Answer:
B.
Explanation:
the area of a triangle is
Area = baseline × height / 2
the baseline can be any of the 3 sides.
the height is then the perpendicular connection from the corner point opposite of the chosen line to the chosen line.
in this example the easiest approach would be to pick (x1,y1) to (x2,y1) as baseline, and the height would then be the piece of the y-axis from (0,0) to the baseline.
so, how long is the baseline ?
we need to calculate the difference between the coordinates of both corner points.
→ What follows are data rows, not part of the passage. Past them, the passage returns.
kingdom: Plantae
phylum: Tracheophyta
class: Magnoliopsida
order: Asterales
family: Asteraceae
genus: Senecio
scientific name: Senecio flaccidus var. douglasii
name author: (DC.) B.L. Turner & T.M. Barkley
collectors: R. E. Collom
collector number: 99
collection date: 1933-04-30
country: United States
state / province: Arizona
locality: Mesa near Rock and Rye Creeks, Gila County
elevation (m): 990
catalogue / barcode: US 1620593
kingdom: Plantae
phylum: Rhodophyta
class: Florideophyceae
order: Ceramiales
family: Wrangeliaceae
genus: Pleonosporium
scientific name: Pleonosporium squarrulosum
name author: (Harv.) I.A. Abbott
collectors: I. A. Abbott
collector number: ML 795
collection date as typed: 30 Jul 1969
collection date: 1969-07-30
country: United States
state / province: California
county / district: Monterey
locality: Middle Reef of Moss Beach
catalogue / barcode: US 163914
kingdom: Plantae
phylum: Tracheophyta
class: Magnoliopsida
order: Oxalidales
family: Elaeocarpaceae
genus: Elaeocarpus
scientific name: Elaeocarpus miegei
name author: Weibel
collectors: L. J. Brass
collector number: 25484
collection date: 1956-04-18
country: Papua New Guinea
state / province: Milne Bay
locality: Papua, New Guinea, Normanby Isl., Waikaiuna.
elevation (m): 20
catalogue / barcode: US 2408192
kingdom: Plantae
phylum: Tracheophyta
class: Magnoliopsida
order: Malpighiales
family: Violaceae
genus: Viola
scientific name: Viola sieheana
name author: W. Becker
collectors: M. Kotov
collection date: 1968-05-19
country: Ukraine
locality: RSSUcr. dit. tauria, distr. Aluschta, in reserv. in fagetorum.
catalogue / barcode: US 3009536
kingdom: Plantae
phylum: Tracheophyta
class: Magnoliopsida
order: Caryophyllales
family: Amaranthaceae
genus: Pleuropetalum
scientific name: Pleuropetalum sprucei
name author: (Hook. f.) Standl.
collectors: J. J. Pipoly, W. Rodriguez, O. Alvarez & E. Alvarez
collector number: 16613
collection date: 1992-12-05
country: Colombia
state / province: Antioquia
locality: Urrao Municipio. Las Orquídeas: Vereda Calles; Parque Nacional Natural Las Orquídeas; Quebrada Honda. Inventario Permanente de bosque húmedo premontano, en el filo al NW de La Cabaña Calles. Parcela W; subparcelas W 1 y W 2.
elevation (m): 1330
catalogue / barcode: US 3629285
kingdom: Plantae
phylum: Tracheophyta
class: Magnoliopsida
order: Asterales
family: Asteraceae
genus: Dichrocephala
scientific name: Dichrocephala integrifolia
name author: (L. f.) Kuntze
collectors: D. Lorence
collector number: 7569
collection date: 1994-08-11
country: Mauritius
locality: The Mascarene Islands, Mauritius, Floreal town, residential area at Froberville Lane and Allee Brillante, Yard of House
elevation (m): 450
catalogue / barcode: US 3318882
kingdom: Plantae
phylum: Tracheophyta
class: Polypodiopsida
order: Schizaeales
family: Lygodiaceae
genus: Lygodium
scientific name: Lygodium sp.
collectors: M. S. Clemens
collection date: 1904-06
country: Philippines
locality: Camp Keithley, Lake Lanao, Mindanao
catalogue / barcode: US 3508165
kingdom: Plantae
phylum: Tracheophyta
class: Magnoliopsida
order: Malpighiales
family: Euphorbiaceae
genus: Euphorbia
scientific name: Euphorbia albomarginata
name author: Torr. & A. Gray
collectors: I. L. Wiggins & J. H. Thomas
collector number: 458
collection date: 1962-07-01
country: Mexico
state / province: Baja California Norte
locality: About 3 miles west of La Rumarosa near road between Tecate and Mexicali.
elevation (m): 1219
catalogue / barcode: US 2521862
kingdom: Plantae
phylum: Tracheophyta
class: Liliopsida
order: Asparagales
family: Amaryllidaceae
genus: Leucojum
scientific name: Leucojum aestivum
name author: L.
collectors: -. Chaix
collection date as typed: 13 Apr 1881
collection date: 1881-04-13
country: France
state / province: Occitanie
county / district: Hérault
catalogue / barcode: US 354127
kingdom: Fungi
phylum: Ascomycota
we have here an easy case, as both points have the same y value, so we only need to look at the difference in x.
baseline = x2 - x1
and the height is here simply (because of the special case) the difference of the baseline from (0,0) on the y-axis
height = y1
therefore, the area of the triangle is
Area = (x2-x1) × y1 / 2 = 1/2 × y1(x2-x1) = solution B
if the corner points and height are not so nicely aligned with the coordinate axis, then we need to calculate the distances by using Pythagoras to determine the "Hypotenuse" of the triangles created by the differences of the individual coordinates.
in our example
((x1,y1) to (x2,y1))² = (x2-x1)² + (y1-y1)² = (x2-x1)² + 0 = (x2-x1)²
and therefore
(x1,y1) to (x2,y1) = (x2-x1)
and we are back to our original solution.